En janvier 2009, le LKP, collectif contre la « profitation », déclenchait la plus longue grève générale de l’histoire guadeloupéenne : 44 jours pour exiger la fin de l’héritage colonial, responsable de la vie chère. Sous la pression populaire, l’État et les collectivités signaient, le 26 février 2009, un accord instaurant une hausse de 200 euros des bas salaires. Un protocole comportant 165 points d’accord était paraphé par le préfet et les élus locaux. Accès à l’emploi, lutte contre la vie chère, création d’un prix unique de l’eau, indemnisation des victimes de pesticides… Dix ans plus tard, la plupart de ces engagements n’ont pas été respectés. Retour sur une lutte, et sur ses promesses trahies.

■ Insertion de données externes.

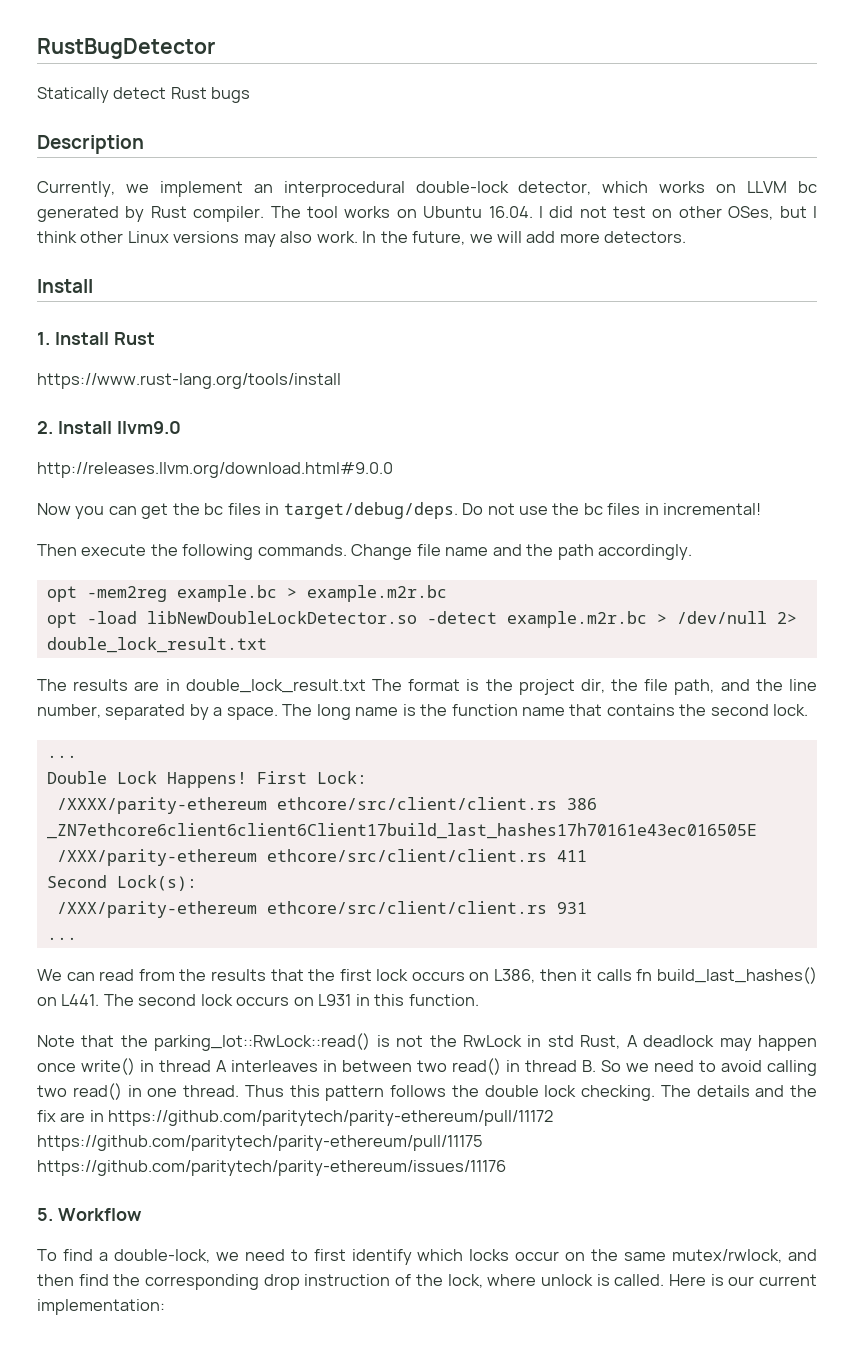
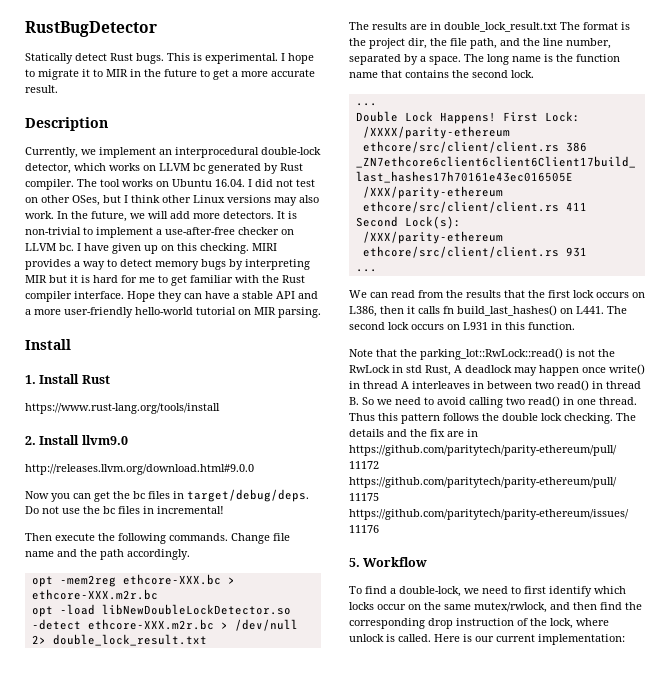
[211,87,251,103] bugs -> [136,53,314,64] [25,69,315,80] [25,85,58,93] bugs. This is experimental. I hope to migrate it to MIR in the future to get a more accurate result.
(687, 237) none -> [277,211,297,219] [25,227,294,238] [25,243,277,254] [25,259,310,270] [25,275,305,286] [25,291,318,302] [25,307,321,318] It is non-trivial to implement a use-after-free checker on LLVM bc. I have given up on this checking. MIRI provides a way to detect memory bugs by interpreting MIR but it is hard for me to get familiar with the Rust compiler interface. Hope they can have a stable API and a more user-friendly hello-world tutorial on MIR parsing.
[176,585,447,602] example.bc > example.m2r.bc -> [122,574,235,585] [31,589,158,600] ethcore-XXX.bc > ethcore-XXX.m2r.bc
[506,611,647,628] example.m2r.bc -> [87,619,214,630] ethcore-XXX.m2r.bc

Il n’y a pas foule ce matin devant le palais de la mutualité, à Pointe-à-Pitre. L’appel à « reprendre le chemin de la lutte » lancé par une trentaine de syndicats et d’associations ce samedi 2 février 2019 n’a pas convaincu les Guadeloupéens. C’est donc un cortège modeste qui met le cap sur le centre commercial Carrefour Milénis. Depuis plus de deux mois, l’hypermarché est en proie à un conflit social tendu. Sur les visages des manifestants, beaucoup de colère, de la rage aussi. « Despointes, voleur, Despointes, esclavagiste ! » Jean Huygues-Despointes, propriétaire de cet hypermarché Carrefour, est dans le collimateur de la CGTG et de l’UGTG, les deux principales organisations syndicales de Guadeloupe. Elles exigent notamment que tous les salariés gagnant moins de 1,4 Smic bénéficient de la hausse de salaire de 200 euros prévue dans l’accord interprofessionnel sur les rémunérations, signé il y a dix ans, le 26 février 2009. Il y a là, effectivement, de quoi s’impatienter.
L’accord « Jacques Bino » – du nom du syndicaliste de la CGTG tué par balles le 17 février 2009 dans des circonstances toujours pas élucidées – symbolisait à lui seul la victoire du LKP, le « collectif contre l’exploitation outrancière », qui a conduit la plus longue grève générale de l’histoire de l’archipel au nom de la lutte contre la vie chère (...)
Pourtant, comme le montre le conflit à Carrefour Milénis, l’application de cet accord reste un combat de tous les jours. La hausse de 200 euros des bas salaires devait être financée pendant les trois premières années par l’État, les collectivités et les entreprises. Puis par les entreprises seules, en vertu d’une clause de convertibilité. Or, dès le 10 avril 2009, cette clause a été retirée de l’arrêté ministériel censé entériner l’accord. Résultat : certaines entreprises versent 200 euros, d’autres rien du tout. D’autres encore, ont signé leur propre accord. « l’État a institué une discrimination entre les salariés et une distorsion de concurrence entre les employeurs », déplore Élie Domota.